> [EXERCISE INSTRUCTIONS]
Answer these from the thread about BLM land:
1. Where does brad plan to start, and which state will that be extended to?
2. How large is the system of National Conservation Lands named in the quoted passage?
3. Which metals are given as examples of hardrock mining?

> [TEXT UNDER STUDY]
################
2019-01-08 Thread brad
I'm going to start close to home, extend that to the state of CO, & see 
how it goes.
I've done quite a bit of recreating and boondock camping on BLM land and 
I've never come across any that are leased exclusively, altho I'm sure 
there are some.    It's more of a rarity, than 'most of'.


Politically, your comment that the inhabitants resent BLM ownership is a 
gross generalization.   I'd say that the majority of western inhabitants 
do not resent it.


On 1/8/19 9:15 AM, Kevin Kenny wrote:

On Mon, Jan 7, 2019 at 10:05 PM Michael Patrick  wrote:

"Multiple uses under BLM management include renewable energy development (solar, 
wind, other); conventional energy development (oil and gas, coal); livestock grazing; 
hardrock mining (gold, silver, other), timber harvesting; and outdoor recreation (such as 
camping, hunting, rafting, and off-highway vehicle driving). ... 36 million-acre system 
of National Conservation Lands (including wilderness areas, wilderness study areas, 
national monuments, national conservation areas, historic trails, and wild and scenic 
rivers); protecting wild horse and burro rangeland; conserving wildlife, fish, and plant 
habitat"
################
> [SUPPLIED MATERIAL]
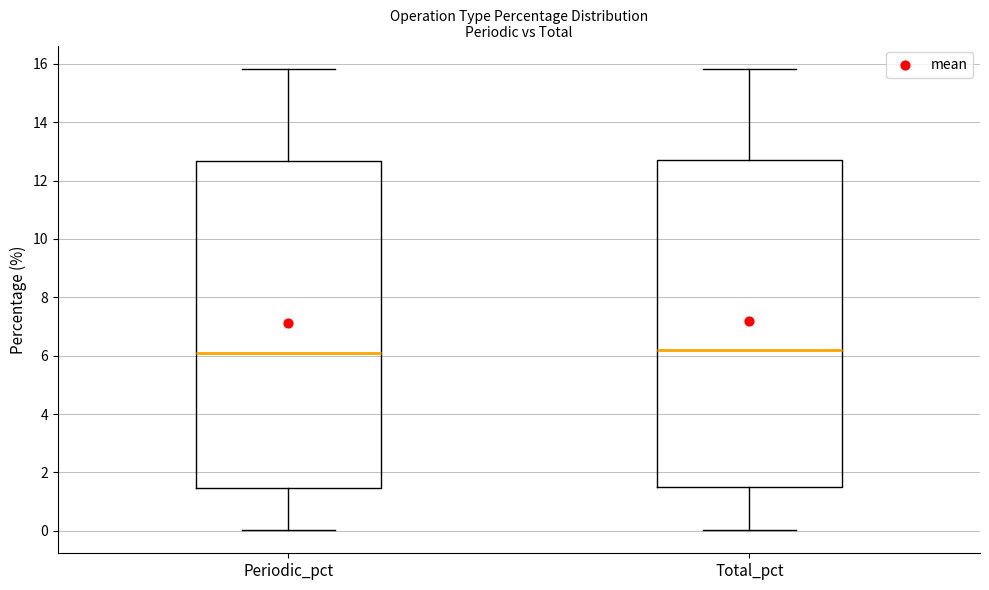

Reading left to right, read every box against the y-axis: the position of its median line, the range the box covers, and the ends of its whiskers. The values are not printed on the chart, so give them approximately, as read against the axis.

Periodic_pct: median 6.0, box 1.4 to 12.6, whiskers 0.0 to 15.8
Total_pct: median 6.2, box 1.6 to 12.6, whiskers 0.0 to 15.8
################
> [ANSWER SECTION]
1. Close to home, then extended to the state of CO.
2. 36 million acres.
3. Gold and silver.